• [REQUEST]: Format the lines below as a JSON list of strings, one string per line, skipping any blank lines and leaving the pictures out.

• [INPUT FOR THIS TASK]:
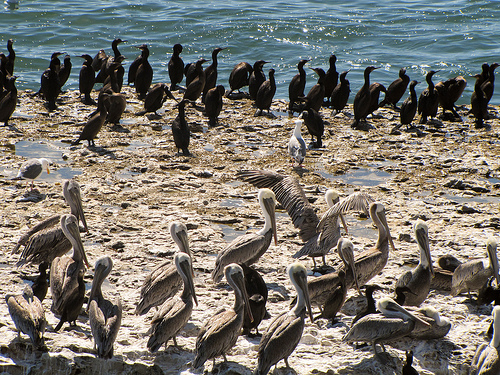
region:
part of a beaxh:
[210, 166, 234, 200]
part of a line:
[286, 303, 297, 322]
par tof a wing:
[311, 273, 338, 303]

• [SOLVED EXERCISE]:
[
  "region:",
  "part of a beaxh:",
  "[210, 166, 234, 200]",
  "part of a line:",
  "[286, 303, 297, 322]",
  "par tof a wing:",
  "[311, 273, 338, 303]"
]